** Opening DATASET ENTRIES block **

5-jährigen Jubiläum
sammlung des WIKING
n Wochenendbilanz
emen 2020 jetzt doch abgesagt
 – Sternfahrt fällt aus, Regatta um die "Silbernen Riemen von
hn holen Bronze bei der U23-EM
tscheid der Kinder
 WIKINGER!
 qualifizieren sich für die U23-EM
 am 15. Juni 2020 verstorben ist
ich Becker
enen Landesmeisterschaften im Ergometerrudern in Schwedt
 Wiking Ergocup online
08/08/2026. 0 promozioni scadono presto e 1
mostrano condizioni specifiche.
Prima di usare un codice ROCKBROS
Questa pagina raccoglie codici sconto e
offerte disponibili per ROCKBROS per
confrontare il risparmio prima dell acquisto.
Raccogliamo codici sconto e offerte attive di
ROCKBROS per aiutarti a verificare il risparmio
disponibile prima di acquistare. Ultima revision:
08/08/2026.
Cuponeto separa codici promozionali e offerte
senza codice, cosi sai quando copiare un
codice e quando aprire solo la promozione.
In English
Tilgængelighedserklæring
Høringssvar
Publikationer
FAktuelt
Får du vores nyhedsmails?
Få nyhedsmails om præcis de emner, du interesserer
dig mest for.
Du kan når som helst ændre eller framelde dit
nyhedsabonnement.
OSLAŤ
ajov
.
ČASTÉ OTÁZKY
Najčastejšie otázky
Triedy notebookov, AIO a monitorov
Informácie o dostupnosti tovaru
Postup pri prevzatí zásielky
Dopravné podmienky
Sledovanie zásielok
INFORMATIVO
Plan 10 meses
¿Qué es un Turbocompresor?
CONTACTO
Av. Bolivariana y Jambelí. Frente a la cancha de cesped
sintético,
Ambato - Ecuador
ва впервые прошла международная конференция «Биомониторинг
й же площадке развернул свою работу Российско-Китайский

** Closing DATASET ENTRIES block **
** Opening DATASET ENTRIES block **

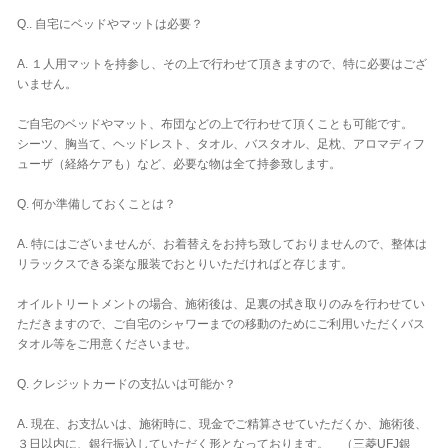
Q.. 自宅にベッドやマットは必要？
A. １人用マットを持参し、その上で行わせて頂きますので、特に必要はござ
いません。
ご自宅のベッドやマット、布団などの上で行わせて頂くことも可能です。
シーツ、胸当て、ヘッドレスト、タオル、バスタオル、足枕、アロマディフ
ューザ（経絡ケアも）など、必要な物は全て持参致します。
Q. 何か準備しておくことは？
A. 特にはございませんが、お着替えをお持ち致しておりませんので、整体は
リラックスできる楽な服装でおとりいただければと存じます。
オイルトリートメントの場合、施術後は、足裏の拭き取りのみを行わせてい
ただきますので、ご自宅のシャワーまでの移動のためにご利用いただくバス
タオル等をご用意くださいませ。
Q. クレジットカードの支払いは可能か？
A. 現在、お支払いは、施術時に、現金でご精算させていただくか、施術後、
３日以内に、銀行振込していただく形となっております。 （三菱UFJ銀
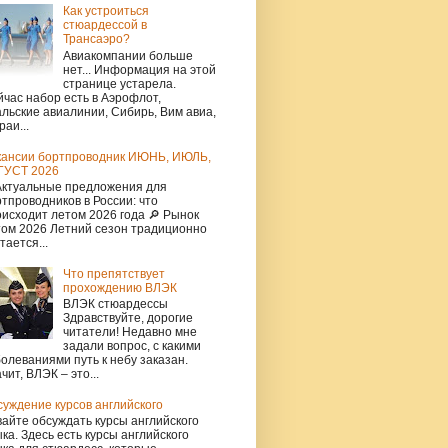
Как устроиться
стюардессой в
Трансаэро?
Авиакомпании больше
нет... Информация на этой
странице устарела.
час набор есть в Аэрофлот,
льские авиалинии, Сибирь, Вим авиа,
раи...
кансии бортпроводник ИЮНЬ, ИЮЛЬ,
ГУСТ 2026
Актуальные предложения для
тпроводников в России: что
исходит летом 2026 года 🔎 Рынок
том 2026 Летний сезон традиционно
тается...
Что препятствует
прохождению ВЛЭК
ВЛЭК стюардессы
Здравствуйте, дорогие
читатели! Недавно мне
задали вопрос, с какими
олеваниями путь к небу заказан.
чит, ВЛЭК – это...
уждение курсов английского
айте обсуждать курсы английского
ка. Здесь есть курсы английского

** Closing DATASET ENTRIES block **

## [WHAT THE TASK ASKS]
Copy out the text of the records word for word, beginning with the line that contains "5-jährigen Jubiläum" and continuing through the line that contains "й же площадке", with both of those lines included.

## [SOLUTION]
5-jährigen Jubiläum
sammlung des WIKING
n Wochenendbilanz
emen 2020 jetzt doch abgesagt
 – Sternfahrt fällt aus, Regatta um die "Silbernen Riemen von
hn holen Bronze bei der U23-EM
tscheid der Kinder
 WIKINGER!
 qualifizieren sich für die U23-EM
 am 15. Juni 2020 verstorben ist
ich Becker
enen Landesmeisterschaften im Ergometerrudern in Schwedt
 Wiking Ergocup online
08/08/2026. 0 promozioni scadono presto e 1
mostrano condizioni specifiche.
Prima di usare un codice ROCKBROS
Questa pagina raccoglie codici sconto e
offerte disponibili per ROCKBROS per
confrontare il risparmio prima dell acquisto.
Raccogliamo codici sconto e offerte attive di
ROCKBROS per aiutarti a verificare il risparmio
disponibile prima di acquistare. Ultima revision:
08/08/2026.
Cuponeto separa codici promozionali e offerte
senza codice, cosi sai quando copiare un
codice e quando aprire solo la promozione.
In English
Tilgængelighedserklæring
Høringssvar
Publikationer
FAktuelt
Får du vores nyhedsmails?
Få nyhedsmails om præcis de emner, du interesserer
dig mest for.
Du kan når som helst ændre eller framelde dit
nyhedsabonnement.
OSLAŤ
ajov
.
ČASTÉ OTÁZKY
Najčastejšie otázky
Triedy notebookov, AIO a monitorov
Informácie o dostupnosti tovaru
Postup pri prevzatí zásielky
Dopravné podmienky
Sledovanie zásielok
INFORMATIVO
Plan 10 meses
¿Qué es un Turbocompresor?
CONTACTO
Av. Bolivariana y Jambelí. Frente a la cancha de cesped
sintético,
Ambato - Ecuador
ва впервые прошла международная конференция «Биомониторинг
й же площадке развернул свою работу Российско-Китайский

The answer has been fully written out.